___ Text for analysis ___

Unless, of course, you find the right key, which Chen and colleagues may have found in SIRT3.

"We're particularly interested in SIRT3," Chen said, "because we found that it's highly enriched in hematopoietic stem cells." These are blood stem cells, highly regarded for their ability to completely reconstitute the blood system, the underlying capability of a successful bone marrow transplant.

Also of interest is the location of where SIRT3 is found - in the mitochondria, the cell compartment that helps control growth and death.

"What I liked so much about our study is that SIRT3 is mitochondrial," said study co-author Dr. Katharine Brown. "It's certainly not acting as a transcription factor, it's effecting metabolism and other aspects of cell signaling, which is clearly very important in aging." Brown conducted the research as a Ph.D. student in Chen's lab.

To gauge the effects of aging, researchers observed the blood system of young mice that had the SIRT3 gene disabled. At first, the absence of SIRT3 made no difference on the young mice.

"This study definitely took a few years," said Brown. "It was kind of frustrating at the beginning because we weren't seeing any differences between the wild mice and the SIRT3 knockout mice."

But why no difference in the knockout mice, if SIRT3 is such a key component? In a typical display of youthful exuberance, the blood stem cells of the young mice were able function well enough to stave off oxidative stress, which many believe causes aging when our bodies metabolize oxygen.

"A young person is able to handle the oxygen - making sure that the oxygen is going to the right place," Brown said. "As we age, our ability to appropriately handle the oxygen and its chemical process is not as good, and because of that, it starts wreaking havoc."

Sure enough, as the mice aged, the SIRT3-deficient mice started slowing down, showing significantly fewer blood stem cells and a decreased ability to regenerate new blood cells.

As we age, our normal antioxidative system struggles to take care of our cells. That's when SIRT3 can provide a well-needed boost to our antioxidant system. Unfortunately, SIRT3 levels diminish with age, so eventually our system is engulfed in degeneration.

So researchers decided to see what happened when they boosted the SIRT3 levels in the blood stem cells of the aged mice.

"Our first inclination was that the reason the SIRT3 knockout mice's blood cells were not doing so well was due to a build up of oxidative damage," said Brown. "But the surprise was when I reintroduced a mutated form of SIRT3 to the aged knockout cells. It improved their function as well."

___

**List of tasks:**
• 1. Restate the paragraph of the passage on SIRT3 that begins "As we age, our normal antioxidative system" as a short bulleted list, keeping its main facts.
• 2. Write the next part of the passage on SIRT3 and blood stem cell aging, picking up after its final sentence.

___ Material supplied ___

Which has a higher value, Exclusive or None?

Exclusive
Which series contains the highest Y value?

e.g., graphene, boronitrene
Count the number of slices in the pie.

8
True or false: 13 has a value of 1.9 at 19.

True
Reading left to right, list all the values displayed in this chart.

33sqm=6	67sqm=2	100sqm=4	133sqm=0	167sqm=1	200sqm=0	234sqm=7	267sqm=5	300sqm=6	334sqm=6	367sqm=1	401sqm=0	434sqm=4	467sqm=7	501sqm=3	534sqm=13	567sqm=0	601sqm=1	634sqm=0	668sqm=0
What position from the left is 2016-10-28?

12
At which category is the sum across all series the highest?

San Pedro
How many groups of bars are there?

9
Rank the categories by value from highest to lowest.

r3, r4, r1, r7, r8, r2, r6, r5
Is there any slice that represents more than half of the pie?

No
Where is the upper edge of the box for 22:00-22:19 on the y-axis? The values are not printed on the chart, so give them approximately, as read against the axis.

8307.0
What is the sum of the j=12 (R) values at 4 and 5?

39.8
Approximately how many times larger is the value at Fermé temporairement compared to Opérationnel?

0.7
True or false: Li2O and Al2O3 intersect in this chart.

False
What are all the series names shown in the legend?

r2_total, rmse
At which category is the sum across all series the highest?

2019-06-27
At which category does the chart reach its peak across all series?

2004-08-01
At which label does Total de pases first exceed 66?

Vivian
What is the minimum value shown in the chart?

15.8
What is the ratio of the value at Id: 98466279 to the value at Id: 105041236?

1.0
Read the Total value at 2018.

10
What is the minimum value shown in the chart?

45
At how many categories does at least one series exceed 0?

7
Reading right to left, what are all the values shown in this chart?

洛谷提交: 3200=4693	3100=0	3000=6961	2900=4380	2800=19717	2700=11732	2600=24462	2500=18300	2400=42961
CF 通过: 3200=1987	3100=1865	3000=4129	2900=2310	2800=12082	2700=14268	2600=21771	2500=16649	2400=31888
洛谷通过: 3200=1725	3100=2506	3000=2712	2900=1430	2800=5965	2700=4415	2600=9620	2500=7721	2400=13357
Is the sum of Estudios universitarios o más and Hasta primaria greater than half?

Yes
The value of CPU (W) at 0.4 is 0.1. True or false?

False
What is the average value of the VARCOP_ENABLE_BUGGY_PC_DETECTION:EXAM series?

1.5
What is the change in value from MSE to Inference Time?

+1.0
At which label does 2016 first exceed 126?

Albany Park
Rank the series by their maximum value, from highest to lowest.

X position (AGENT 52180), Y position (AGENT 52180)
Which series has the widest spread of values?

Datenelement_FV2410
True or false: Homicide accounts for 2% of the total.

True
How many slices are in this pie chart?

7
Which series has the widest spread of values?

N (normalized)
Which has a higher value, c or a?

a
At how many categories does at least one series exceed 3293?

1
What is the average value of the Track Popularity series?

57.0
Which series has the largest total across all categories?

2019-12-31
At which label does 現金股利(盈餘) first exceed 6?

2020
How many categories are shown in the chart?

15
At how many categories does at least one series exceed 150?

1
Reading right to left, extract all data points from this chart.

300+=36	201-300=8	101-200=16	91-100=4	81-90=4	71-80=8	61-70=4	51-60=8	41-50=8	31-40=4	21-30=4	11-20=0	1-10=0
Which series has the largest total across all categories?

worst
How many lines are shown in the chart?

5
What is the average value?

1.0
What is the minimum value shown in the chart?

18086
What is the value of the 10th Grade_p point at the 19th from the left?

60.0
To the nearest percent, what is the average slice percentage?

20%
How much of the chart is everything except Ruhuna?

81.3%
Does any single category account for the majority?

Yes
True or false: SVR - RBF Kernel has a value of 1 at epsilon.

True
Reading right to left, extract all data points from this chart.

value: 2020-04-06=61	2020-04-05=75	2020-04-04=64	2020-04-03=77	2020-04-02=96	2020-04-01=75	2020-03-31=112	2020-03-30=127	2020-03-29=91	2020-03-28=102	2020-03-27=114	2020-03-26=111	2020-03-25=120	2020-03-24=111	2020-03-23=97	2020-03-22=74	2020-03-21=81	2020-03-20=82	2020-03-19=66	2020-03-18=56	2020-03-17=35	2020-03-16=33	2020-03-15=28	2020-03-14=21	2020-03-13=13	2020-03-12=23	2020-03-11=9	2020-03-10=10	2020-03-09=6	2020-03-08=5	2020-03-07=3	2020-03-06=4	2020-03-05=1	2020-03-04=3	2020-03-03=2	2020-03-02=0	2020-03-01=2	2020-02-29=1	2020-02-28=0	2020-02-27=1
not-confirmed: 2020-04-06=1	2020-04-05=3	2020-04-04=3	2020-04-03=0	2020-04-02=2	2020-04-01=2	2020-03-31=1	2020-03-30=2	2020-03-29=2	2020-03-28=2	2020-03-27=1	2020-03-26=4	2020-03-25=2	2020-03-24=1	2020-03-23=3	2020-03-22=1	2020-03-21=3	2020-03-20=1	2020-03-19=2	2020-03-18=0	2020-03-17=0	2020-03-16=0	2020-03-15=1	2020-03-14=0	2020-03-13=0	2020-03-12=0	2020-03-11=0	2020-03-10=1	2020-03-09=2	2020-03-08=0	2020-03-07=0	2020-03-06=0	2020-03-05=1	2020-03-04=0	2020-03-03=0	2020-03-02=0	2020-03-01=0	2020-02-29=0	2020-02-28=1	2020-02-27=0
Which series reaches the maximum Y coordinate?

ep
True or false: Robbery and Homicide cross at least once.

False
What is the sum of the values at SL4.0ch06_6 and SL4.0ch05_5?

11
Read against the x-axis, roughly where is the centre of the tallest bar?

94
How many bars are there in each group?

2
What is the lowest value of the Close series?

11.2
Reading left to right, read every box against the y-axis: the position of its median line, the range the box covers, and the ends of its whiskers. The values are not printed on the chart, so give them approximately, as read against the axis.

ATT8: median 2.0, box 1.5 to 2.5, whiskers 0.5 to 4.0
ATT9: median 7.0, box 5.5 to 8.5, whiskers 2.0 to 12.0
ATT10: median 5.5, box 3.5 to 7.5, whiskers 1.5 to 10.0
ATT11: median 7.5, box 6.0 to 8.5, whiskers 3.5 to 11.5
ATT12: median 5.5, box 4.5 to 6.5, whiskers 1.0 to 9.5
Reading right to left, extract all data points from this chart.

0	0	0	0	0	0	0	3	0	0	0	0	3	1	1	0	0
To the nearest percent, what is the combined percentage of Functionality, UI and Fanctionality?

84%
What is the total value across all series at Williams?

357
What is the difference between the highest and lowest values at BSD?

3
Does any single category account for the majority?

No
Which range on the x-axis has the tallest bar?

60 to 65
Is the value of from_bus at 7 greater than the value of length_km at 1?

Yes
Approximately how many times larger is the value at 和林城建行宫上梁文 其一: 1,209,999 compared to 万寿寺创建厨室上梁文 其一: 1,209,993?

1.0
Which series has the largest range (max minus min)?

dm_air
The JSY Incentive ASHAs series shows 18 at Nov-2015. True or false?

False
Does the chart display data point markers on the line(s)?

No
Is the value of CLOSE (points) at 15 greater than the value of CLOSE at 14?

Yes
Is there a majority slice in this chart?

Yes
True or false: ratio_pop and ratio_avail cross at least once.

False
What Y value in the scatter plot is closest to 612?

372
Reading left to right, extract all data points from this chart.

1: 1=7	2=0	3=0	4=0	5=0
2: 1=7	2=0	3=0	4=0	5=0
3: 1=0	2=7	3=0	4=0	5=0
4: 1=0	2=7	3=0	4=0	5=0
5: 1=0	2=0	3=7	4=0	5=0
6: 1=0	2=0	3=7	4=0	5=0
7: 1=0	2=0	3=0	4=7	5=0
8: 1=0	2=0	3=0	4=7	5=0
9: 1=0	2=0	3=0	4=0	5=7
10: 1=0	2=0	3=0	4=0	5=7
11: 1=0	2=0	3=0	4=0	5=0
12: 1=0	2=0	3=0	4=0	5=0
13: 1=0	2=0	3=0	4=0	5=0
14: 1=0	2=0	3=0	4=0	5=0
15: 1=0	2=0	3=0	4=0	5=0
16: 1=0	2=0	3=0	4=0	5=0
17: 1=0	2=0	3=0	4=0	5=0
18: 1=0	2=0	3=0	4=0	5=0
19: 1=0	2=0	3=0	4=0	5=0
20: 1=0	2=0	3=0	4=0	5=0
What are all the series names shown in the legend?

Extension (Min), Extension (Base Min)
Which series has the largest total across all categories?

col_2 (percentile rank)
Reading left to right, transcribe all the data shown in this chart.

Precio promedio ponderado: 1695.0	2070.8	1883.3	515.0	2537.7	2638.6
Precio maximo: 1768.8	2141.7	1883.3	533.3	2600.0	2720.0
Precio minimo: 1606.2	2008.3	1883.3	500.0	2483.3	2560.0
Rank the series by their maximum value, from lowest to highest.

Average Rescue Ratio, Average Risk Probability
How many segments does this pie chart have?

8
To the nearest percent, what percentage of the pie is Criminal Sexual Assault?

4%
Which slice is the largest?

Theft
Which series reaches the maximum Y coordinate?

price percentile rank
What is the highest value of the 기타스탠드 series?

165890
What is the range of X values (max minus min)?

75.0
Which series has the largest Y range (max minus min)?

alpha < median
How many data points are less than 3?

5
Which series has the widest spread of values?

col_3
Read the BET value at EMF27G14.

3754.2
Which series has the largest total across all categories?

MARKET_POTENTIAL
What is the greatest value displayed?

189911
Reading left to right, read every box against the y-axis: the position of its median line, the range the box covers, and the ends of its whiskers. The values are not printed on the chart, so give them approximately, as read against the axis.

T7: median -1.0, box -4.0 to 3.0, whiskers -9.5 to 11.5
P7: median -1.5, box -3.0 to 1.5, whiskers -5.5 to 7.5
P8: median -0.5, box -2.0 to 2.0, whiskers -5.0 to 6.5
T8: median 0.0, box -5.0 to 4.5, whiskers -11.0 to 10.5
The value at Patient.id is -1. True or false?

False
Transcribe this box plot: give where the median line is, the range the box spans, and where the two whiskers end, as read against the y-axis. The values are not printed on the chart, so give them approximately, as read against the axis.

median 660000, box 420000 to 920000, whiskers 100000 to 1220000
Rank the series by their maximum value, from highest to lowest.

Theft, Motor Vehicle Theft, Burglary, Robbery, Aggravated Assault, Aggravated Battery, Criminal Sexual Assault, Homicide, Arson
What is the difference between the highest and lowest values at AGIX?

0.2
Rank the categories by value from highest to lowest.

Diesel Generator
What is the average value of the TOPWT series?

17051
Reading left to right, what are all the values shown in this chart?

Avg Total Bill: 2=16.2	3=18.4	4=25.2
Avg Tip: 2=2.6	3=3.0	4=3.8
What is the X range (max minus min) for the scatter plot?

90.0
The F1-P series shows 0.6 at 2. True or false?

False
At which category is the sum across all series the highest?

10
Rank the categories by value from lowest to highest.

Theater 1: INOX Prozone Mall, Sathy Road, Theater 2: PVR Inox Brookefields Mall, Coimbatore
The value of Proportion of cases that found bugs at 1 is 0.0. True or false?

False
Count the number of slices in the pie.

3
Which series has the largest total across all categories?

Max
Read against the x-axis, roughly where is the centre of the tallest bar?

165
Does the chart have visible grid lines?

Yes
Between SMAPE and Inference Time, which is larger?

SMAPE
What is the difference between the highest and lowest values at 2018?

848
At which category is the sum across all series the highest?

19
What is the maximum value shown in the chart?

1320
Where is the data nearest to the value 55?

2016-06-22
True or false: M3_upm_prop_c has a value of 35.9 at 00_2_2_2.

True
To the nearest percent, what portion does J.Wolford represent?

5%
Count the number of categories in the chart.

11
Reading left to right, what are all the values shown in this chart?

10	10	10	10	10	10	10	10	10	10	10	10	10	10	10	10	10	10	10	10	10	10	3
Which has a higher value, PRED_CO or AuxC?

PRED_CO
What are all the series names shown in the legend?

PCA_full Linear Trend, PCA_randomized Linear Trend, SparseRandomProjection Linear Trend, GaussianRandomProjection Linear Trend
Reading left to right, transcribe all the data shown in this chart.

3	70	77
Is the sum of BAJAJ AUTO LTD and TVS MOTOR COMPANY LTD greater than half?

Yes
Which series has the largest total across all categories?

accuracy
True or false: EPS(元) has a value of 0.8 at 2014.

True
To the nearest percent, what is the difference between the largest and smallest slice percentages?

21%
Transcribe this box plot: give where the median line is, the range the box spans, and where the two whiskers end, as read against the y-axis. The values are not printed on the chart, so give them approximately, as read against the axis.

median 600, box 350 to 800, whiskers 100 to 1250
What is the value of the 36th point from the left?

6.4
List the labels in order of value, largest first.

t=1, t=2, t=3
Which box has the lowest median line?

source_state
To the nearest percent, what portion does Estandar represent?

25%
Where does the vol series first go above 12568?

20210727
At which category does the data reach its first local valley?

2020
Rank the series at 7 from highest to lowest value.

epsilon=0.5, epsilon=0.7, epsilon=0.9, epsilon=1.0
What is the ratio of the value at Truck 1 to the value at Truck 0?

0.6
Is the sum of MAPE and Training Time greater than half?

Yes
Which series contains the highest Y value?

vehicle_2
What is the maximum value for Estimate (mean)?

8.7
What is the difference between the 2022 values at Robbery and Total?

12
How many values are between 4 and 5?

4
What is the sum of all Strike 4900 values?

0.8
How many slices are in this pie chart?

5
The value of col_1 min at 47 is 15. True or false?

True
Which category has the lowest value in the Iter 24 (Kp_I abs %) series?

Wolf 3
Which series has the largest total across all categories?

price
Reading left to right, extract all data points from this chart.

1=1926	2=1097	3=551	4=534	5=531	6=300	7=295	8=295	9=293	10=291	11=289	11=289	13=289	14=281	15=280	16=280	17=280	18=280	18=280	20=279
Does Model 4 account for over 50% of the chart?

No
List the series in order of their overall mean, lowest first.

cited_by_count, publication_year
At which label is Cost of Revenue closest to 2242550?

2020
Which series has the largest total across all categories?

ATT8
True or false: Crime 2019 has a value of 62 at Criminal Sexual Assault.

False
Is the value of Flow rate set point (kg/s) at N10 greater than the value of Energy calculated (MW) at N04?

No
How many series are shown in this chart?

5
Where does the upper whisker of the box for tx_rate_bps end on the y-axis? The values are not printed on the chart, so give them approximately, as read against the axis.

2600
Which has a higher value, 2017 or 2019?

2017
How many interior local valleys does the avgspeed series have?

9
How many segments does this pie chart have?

___

**Responses by task:**
• 1.
- With age, the body's normal antioxidative system struggles to take care of cells.
- At that point, SIRT3 can give the antioxidant system a needed boost.
- SIRT3 levels fall with age, so the system is eventually engulfed in degeneration.

• 2.
In other words, their experiment rejuvenating the aged stem cells' regenerative potential.

"Aging is just an accumulation of damage," said Chen. "If you think that way, then it's probably not reversible, because cells are already damaged and no longer functional. But what we show here is that oxidative stress-induced damage, in fact, is reversible."

While further studies will be needed to see if this SIRT3 boost can actually make people live longer, Chen asserts that there's more to this field of study than just the thirst for everlasting youth.

"It's not so much about expanding lifespan. More so, I think the most important goal is to prevent and ultimately treat age-related diseases," she said. "The idea is that if we can prevent aging, we can prevent all the diseases that are associated with aging. That's really the major goal."

When it comes to age-related diseases, Brown says there's one aspect about SIRT3 she particularly likes.

"While it seems to be helping function, other researchers have found that it can also act as a tumor suppressor," she said. "One of the problems that you have when you have a 'molecular fountain of youth' is you might be making a cell more useful, but then elsewhere you may be increasing the risk of cancer."

Asked if this study takes us another step closer to this "molecular fountain of youth," Brown hesitated with a pregnant pause before ultimately saying, "Yes." Duly noted, however, was her reluctance about throwing around the phrase "molecular fountain of youth."

"A lot of times people use phrases and a lot of times I feel like that's an oversimplification because biology is incredibly complicated," she said. "But I think that it is interesting because SIRT3 is a single molecule that can have a pretty dramatic effect. It is working at the molecular level."